“O vakit siz (harb meydanından) boyuna uzaklaşıyor, bir kimseye dönüp bakmıyordunuz. O Rasûl ise arkanızdan sizi çağırıyordu. Bunun üzerine Allah sizi keder üstüne kederle cezalandırdı, (Allah’ın sizi affetmesi) ne elinizden gidene, ne de başınıza gelene esef etmemeniz içindir. Allah ne yaparsanız hakkıyle haberdârdır” (Âlu İmrân: 153).
Âyetteki “Tus’idune”, “Es’ade”den olup “Gidiyordunuz” demektir. Sulâsî olan “Sa’ide” ise “Evin üstüne çıktı, yani yükseldi” demektir.

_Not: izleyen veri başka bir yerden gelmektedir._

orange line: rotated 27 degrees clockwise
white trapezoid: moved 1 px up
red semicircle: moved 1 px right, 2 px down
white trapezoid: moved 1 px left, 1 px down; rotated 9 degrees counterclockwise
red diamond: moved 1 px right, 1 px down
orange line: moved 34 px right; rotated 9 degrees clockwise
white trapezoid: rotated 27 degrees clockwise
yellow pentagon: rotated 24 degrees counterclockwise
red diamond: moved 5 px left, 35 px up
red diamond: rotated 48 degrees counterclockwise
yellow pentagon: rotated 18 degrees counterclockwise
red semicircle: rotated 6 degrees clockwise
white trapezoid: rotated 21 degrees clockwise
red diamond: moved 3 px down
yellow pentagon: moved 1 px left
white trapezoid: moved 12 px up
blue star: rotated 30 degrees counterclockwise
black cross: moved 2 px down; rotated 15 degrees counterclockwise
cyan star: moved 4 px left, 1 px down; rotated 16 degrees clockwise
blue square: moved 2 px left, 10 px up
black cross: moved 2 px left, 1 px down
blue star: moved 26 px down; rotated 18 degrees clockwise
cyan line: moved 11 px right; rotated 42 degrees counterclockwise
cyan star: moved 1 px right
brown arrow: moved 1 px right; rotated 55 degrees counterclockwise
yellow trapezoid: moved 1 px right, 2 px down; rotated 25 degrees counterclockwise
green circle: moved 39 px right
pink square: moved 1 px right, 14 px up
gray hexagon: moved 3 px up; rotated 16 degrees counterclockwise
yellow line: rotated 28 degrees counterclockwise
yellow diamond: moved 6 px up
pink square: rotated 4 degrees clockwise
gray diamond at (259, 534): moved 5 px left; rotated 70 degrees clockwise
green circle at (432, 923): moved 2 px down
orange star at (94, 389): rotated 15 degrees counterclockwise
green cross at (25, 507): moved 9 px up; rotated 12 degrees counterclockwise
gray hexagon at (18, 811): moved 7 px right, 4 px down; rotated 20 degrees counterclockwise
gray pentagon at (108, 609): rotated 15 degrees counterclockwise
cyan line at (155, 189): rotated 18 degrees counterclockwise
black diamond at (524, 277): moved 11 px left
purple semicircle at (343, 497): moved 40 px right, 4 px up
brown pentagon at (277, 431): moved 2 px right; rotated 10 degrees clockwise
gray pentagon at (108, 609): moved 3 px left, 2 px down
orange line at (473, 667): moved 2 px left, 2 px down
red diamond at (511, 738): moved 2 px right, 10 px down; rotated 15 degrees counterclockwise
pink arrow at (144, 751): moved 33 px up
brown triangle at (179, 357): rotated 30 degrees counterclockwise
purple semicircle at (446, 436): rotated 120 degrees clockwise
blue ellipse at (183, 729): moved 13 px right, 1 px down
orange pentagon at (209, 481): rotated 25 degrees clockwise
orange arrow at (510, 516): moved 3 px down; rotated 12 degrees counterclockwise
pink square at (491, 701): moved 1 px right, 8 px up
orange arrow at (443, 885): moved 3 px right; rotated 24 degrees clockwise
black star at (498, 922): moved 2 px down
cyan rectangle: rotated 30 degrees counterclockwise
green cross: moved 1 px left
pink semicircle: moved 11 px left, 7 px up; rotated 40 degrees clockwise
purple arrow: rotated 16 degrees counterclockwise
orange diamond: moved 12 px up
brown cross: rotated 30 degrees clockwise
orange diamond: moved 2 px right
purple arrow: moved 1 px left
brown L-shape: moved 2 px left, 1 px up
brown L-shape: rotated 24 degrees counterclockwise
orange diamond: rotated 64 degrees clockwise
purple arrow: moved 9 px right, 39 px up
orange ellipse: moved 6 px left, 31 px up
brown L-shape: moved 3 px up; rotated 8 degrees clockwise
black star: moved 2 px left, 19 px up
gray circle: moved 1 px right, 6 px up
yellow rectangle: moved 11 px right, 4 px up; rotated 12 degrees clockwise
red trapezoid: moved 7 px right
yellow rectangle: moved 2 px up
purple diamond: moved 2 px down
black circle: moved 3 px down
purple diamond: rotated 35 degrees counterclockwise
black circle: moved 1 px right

4116 Ebû İshâk dedi ki: Ben el-Berâ ibn Âzib (radıyallahü anh)’den işittim, şöyle dedi: Rasûlüllah’ın (başlıktaki âyette bildirilen) bu çağrısı Uhud günü piyadelerin arka tarafına yerleştirdiği ve Abdullah ibn Cubeyr’in kumandasına verdiği okçulara âid idi. Onların bâzısı bozulmuşlar olarak kaçtıkları zaman, Rasûlüllah (sallallahü aleyhi ve sellem), onların arkalarından (“Ey Allah’ın kulları, bana geliniz! Ey Allah’ın kulları, bana geliniz Her kim dönüp gelirse ona cennet vardır!” diye) onları çağırıyordu.